100% organic reusable bag ok?
“Yes!”
[puts half the cash] I had to charge for the bag
If you breed Catdog with a catfish, you have a 25% chance of getting a pure cat.
-Why do you carry that lazy dog on your shoulders, he can walk
-Mind your business
-Looks like dog actually wants to get down
-I forgot my coat, okay?
Body: ok sleepy time.
Brain: ok thinky time.
I often find myself singing in the shower, which can be extremely frightening. Is he a clone!? What is this place! SOMEBODY HELP ME.
When I joined the ski patrol, I had only one mission in mind: fighting crime on ski slopes. I left quietly soon after.
I’m by far not the best person but by far the worst thing I’ve ever done is accidentally touch the mailman through my house’s mail slot. I have never before heard the sort of noise he made after reaching into what he hoped was the cold embrace of a mail slot and finding a hand.
Me- “Sorry I can’t”
Friend- “Why not?”
M- “Working on my book”
F- “Neato! What about?”
M- “It’s a collection of ways to escape obligations”
Interview
Boss: What could you bring to this company?
Me: Well I guess I could bring my stereo, but I get to choose what we listen to.

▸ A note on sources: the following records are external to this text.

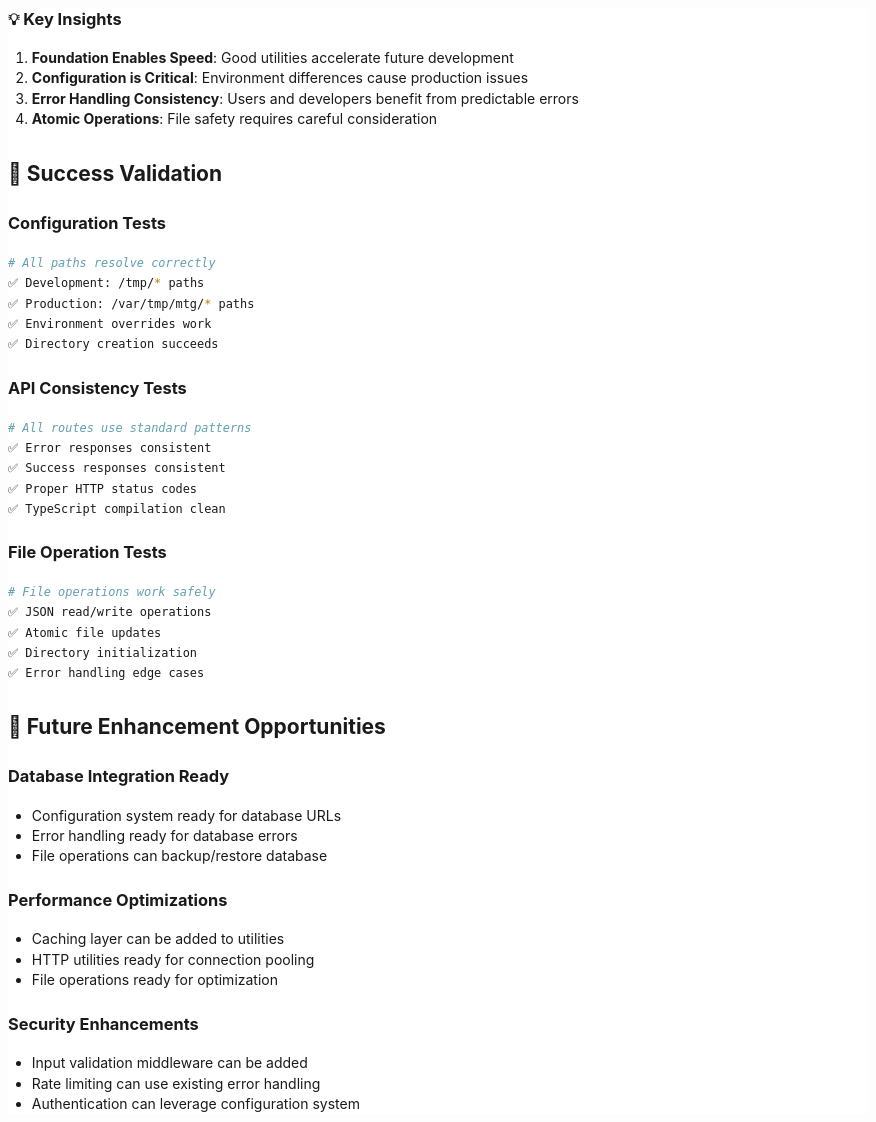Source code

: ### **💡 Key Insights**
1. **Foundation Enables Speed**: Good utilities accelerate future development
2. **Configuration is Critical**: Environment differences cause production issues
3. **Error Handling Consistency**: Users and developers benefit from predictable errors
4. **Atomic Operations**: File safety requires careful consideration

## 🎯 Success Validation

### **Configuration Tests**
```bash
# All paths resolve correctly
✅ Development: /tmp/* paths
✅ Production: /var/tmp/mtg/* paths  
✅ Environment overrides work
✅ Directory creation succeeds
```

### **API Consistency Tests**
```bash
# All routes use standard patterns
✅ Error responses consistent
✅ Success responses consistent
✅ Proper HTTP status codes
✅ TypeScript compilation clean
```

### **File Operation Tests**
```bash
# File operations work safely
✅ JSON read/write operations
✅ Atomic file updates
✅ Directory initialization
✅ Error handling edge cases
```

## 🚀 Future Enhancement Opportunities

### **Database Integration Ready**
- Configuration system ready for database URLs
- Error handling ready for database errors
- File operations can backup/restore database

### **Performance Optimizations**
- Caching layer can be added to utilities
- HTTP utilities ready for connection pooling
- File operations ready for optimization

### **Security Enhancements**
- Input validation middleware can be added
- Rate limiting can use existing error handling
- Authentication can leverage configuration system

Me: Thanks for helping me move.
The Rock: No problem. Hey let me grab this box-
Me: NO, DON’T! IT’S FULL OF-
[The Rock gets crushed]
-paper…
[job interview]
Panel: We’re looking for someone with intensity, focus, passion and drive
Me: *adjusting volume on Ipod* sorry what?

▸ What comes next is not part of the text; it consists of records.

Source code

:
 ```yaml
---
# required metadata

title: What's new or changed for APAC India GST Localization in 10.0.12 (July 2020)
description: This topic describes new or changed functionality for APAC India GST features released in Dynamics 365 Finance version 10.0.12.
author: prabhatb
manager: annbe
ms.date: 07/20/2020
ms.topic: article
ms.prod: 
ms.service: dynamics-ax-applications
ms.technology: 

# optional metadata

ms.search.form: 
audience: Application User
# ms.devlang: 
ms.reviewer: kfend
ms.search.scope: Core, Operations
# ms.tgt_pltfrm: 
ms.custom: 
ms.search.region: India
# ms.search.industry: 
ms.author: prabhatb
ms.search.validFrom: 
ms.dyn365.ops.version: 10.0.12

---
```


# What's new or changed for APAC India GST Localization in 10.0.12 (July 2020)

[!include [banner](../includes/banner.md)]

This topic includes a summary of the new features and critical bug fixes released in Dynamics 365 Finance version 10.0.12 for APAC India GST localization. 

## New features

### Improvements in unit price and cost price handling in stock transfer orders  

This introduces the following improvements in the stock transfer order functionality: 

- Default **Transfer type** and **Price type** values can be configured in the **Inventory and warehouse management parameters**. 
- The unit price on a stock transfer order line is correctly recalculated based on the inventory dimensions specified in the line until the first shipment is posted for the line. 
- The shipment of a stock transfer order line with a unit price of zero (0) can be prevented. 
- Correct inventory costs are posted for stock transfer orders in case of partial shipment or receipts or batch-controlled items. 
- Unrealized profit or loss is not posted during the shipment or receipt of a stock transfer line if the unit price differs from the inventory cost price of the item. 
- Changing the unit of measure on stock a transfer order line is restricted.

Why aren’t we using these t-shirt cannons for burritos?
Her: I can’t believe I just peed in a McDonalds parking lot!
Me: Stick with me sweetheart, the entire world will be your toilet…
I found a condom lying in the street in front of my house so I now know exactly where the rubber meets the road.

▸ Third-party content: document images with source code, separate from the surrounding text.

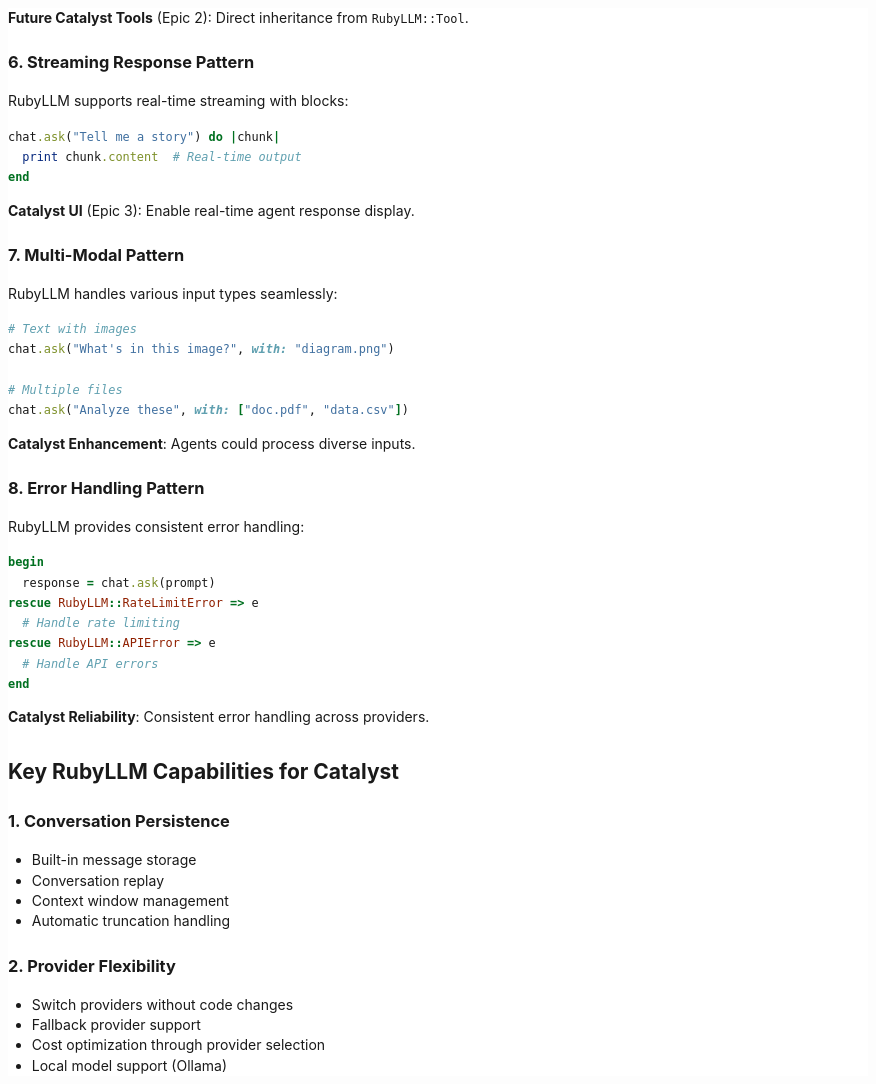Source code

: **Future Catalyst Tools** (Epic 2): Direct inheritance from `RubyLLM::Tool`.

### 6. Streaming Response Pattern

RubyLLM supports real-time streaming with blocks:

```ruby
chat.ask("Tell me a story") do |chunk|
  print chunk.content  # Real-time output
end
```

**Catalyst UI** (Epic 3): Enable real-time agent response display.

### 7. Multi-Modal Pattern

RubyLLM handles various input types seamlessly:

```ruby
# Text with images
chat.ask("What's in this image?", with: "diagram.png")

# Multiple files
chat.ask("Analyze these", with: ["doc.pdf", "data.csv"])
```

**Catalyst Enhancement**: Agents could process diverse inputs.

### 8. Error Handling Pattern

RubyLLM provides consistent error handling:

```ruby
begin
  response = chat.ask(prompt)
rescue RubyLLM::RateLimitError => e
  # Handle rate limiting
rescue RubyLLM::APIError => e
  # Handle API errors
end
```

**Catalyst Reliability**: Consistent error handling across providers.

## Key RubyLLM Capabilities for Catalyst

### 1. **Conversation Persistence**
- Built-in message storage
- Conversation replay
- Context window management
- Automatic truncation handling

### 2. **Provider Flexibility**
- Switch providers without code changes
- Fallback provider support
- Cost optimization through provider selection
- Local model support (Ollama)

People who genetically engineer food, why don’t you make celery that tastes like Reese’s Peanut Butter Cups? I bet that would shut people up
If I’ve learned one important thing about the human race, it’s that we don’t need best-before dates on bags of potato chips.
[First day as a crime scene photographer]
Detective: please stop telling the corpse to “work it”
just clicked the “find my size” button on a clothing website and the prompt that came up said “what size do you normally wear” I selected my size and then it said “you should get that size”
um excuse me what’re we doin’ here
Hope to get one dose of Pfizer and one dose of Moderna and just let them fight it out in my body
Remember when all bombs looked like a black bowling ball with a giant wick in the top? Yep, simpler times.
A comb is the ultimate parting gift.
whoa, you should really talk to someone about that!
— me, first day as a therapist
Golfer: *lining up his shot* what do you think?
Me (first day as a caddy): *reaching for a club* i think you should try your best
Me: You’re cleaning out the basement?
Her: Yes I am decluttering my life. I have a new rule: If I haven’t used it in 3 months, I’m getting rid of it.
Me: I guess I’ll be packing my bags then.
doctor who has a passion for magic, during a colonoscopy: is this your card?
Eggnostic is when you don’t know which came first, the chicken or the egg
Not ALL my jumpsuits are for crime fighting. One is for leisure fighting.